Scientific classification
- Kingdom: Plantae
- Clade: Tracheophytes
- Clade: Angiosperms
- Clade: Eudicots
- Clade: Rosids
- Order: Malvales
- Family: Malvaceae
- Genus: Commersonia
- Species: C. apella
- Binomial name: Commersonia apella C.F.Wilkins

= Commersonia apella =

- Genus: Commersonia
- Species: apella
- Authority: C.F.Wilkins
- Conservation status: CR

Species of flowering plant

Commersonia apella, commonly known as many-flowered commersonia, is a small, upright shrub in the family Malvaceae and is endemic to Western Australia. It has hairy leaves and whitish flowers.

==Description==
Commersonia apella is an upright, spreading shrub, 1.5-2 m high and 1-2.5 m wide. The new growth stems are sessile or have short stalks, glandular, yellowish, and covered with star-shaped hairs. The leaves are oval-shaped, margins finely toothed, grey-green on upper surface with a thick covering of short, matted, star-shaped, sessile, white hairs, paler underneath and slightly wrinkled and soft, 8-30 mm long, 4-14 mm wide and the older leaf petioles 2.8-4 mm long and rounded or pointed at the apex. The inflorescence are borne opposite a leaf on a flowering branch 7.5-23.5 mm long in clusters of 3-15 on a peduncle 1.5-12 mm long, individual flowers on stalk 2.5-6.8 mm long. The pedicel and peduncle are both thickly covered with sessile, yellow or white star-shaped hairs. The bracts are oval or narrowly elliptic shaped, 1.5-4 mm long, 0.3-1.0 mm wide, buds blunt at the base, apex rounded and ribbed. The calyx are green near the base, oval-shaped, white, 3.3-4.5 mm long, pointed at the apex, upper surface smooth, simple or star-shaped hairs, lower surface thickly covered with white, star-shaped hairs. The flower petals are yellowish-cream, 2.2-2.7 mm long, 1.1-1.6 mm wide and swollen near the base. The fruit is ellipsoid shaped, about 2.3-4.5 mm long and covered with thick, soft, star-shaped hairs.

==Taxonomy and naming==
Commersonia apella was first formally described in 2011 by Carolyn F. Wilkins and the description was published in Australian Systematic Botany from specimens collected west of Denmark in 1978. The specific epithet (apella) means "without a bowl", referring to the petals that are not deeply pouched.
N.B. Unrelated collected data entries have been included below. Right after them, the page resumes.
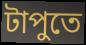
টাপুতে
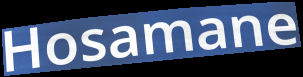
Hosamane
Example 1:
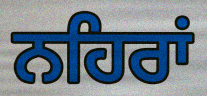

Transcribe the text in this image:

ਨਹਿਰਾਂ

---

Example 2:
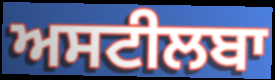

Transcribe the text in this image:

ਅਸਟੀਲਬਾ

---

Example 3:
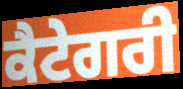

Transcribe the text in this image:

ਕੈਟੇਗਰੀ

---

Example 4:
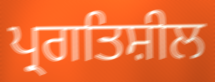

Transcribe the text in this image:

ਪ੍ਰਗਤਿਸ਼ੀਲ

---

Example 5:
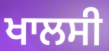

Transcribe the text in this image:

ਖਾਲਸੀ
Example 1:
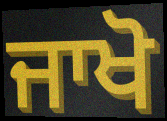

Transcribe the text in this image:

ਜਾਖੋ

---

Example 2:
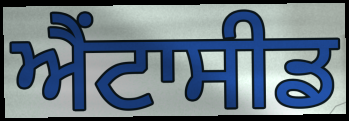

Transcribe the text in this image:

ਐਂਟਾਸੀਡ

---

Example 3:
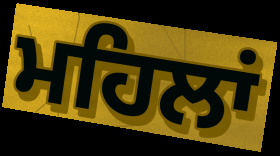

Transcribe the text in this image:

ਮਹਿਲਾਂ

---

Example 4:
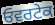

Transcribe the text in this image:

ਓਵਰਟੇਕ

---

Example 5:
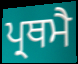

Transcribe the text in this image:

ਪ੍ਰਥਮੈ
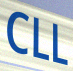
CLL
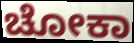
ಚೋಕಾ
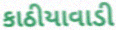
કાઠીયાવાડી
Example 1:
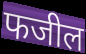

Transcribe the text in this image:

फजील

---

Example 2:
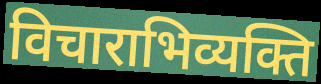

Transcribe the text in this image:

==Distribution and habitat==
Many-flowered commersonia grows in sandy clay in woodland, forest and coastal location between Pemberton and Esperance, but has not been recently located.

==Conservation status==
Commersonia apella is listed as "critically endangered' under the Australian Government Environment Protection and Biodiversity Conservation Act 1999 and as "Threatened" by the Western Australian Government Department of Biodiversity, Conservation and Attractions, meaning that it is in danger of extinction.